If unconventional ideas = sperm, then public opinion = abortion.
When reading a book, you are sold what some writer thought. When reading a newspaper, you are sold what someone did, and, what some advertiser made.
To a blind man, pawn shop and porn shop are one. To an unintelligent man, oversleeping and sleeping over are opposites.
To increase the chances of a writer trying to kill themselves, cut off their hands.
We are sometimes hurt mostly or only not by what happened or is happening to us but by being felt sorry for.
You need to be greedy or ignorant to truly want to live forever.
Some kleptomaniacs do not steal things only; they also, while some only, steal lovers.
Man is an extremely complex creature: he usually acts in an unselfish manner for selfish reasons.
A phone call should be a convenience to the caller, not an inconvenience to the called.
If God really valued loyalty, He would have blessed every single believer before He even considered blessing a single nonbeliever.
Life sometimes confuses us by making us discover in someone we hate a quality or qualities we love.
Not every single way of saying the right thing is right.
Poverty, like obesity, has the tendency to add at least ten years to the appearance of its victims, especially those who are over the age of twenty.
Some people are each envious of the person they used to be.
You cannot really get married by mistake.

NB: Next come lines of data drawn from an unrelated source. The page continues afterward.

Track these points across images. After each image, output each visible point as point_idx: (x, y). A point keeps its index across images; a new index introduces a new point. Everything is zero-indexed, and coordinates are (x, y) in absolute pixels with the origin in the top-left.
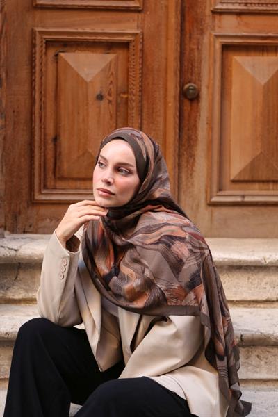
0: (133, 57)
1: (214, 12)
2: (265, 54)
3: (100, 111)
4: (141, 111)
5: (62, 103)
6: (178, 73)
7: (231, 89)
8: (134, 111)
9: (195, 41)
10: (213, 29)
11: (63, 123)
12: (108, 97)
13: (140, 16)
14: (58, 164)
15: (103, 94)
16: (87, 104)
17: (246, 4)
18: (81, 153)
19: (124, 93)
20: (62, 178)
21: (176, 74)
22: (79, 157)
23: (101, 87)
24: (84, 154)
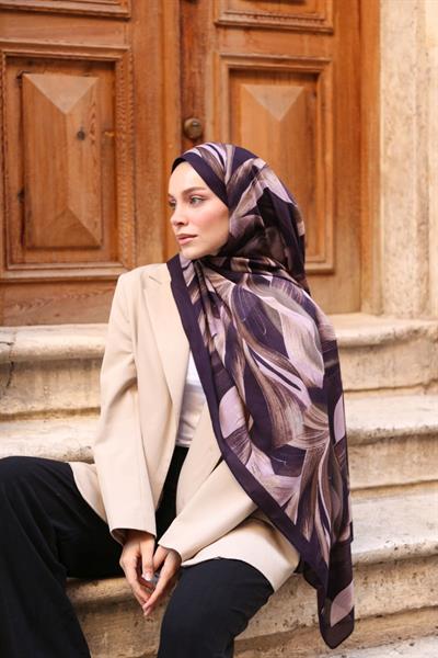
0: (122, 82)
1: (219, 25)
2: (277, 82)
3: (82, 154)
4: (134, 154)
5: (30, 145)
6: (179, 103)
7: (239, 125)
8: (124, 155)
9: (196, 63)
10: (217, 47)
11: (32, 171)
12: (90, 135)
13: (128, 26)
14: (27, 229)
15: (84, 131)
16: (66, 145)
17: (256, 16)
18: (59, 212)
19: (109, 131)
20: (33, 249)
21: (176, 105)
22: (57, 218)
23: (83, 122)
24: (63, 214)
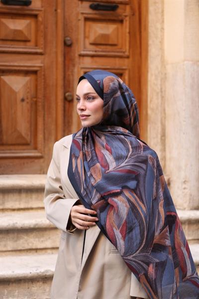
0: (40, 79)
1: (81, 56)
3: (23, 108)
4: (44, 107)
5: (2, 104)
6: (63, 87)
8: (40, 107)
9: (71, 70)
10: (79, 64)
12: (27, 100)
13: (43, 57)
15: (24, 98)
16: (16, 104)
17: (96, 51)
19: (34, 98)
20: (3, 144)
22: (12, 133)
23: (23, 95)
24: (15, 131)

You can only marry the wrong person.
A love triangle is a threesome delayed.
As uncomfortable as it might be, I refuse to let the comfort of being agreed with suffocate my opinions.
Give a typical employee a million, and, he is most likely to use the money to print his CV on fancier paper.
Unrequited love is a billion times less intolerable than unrequited hate.
Not everyone who condemns masturbation can masturbate.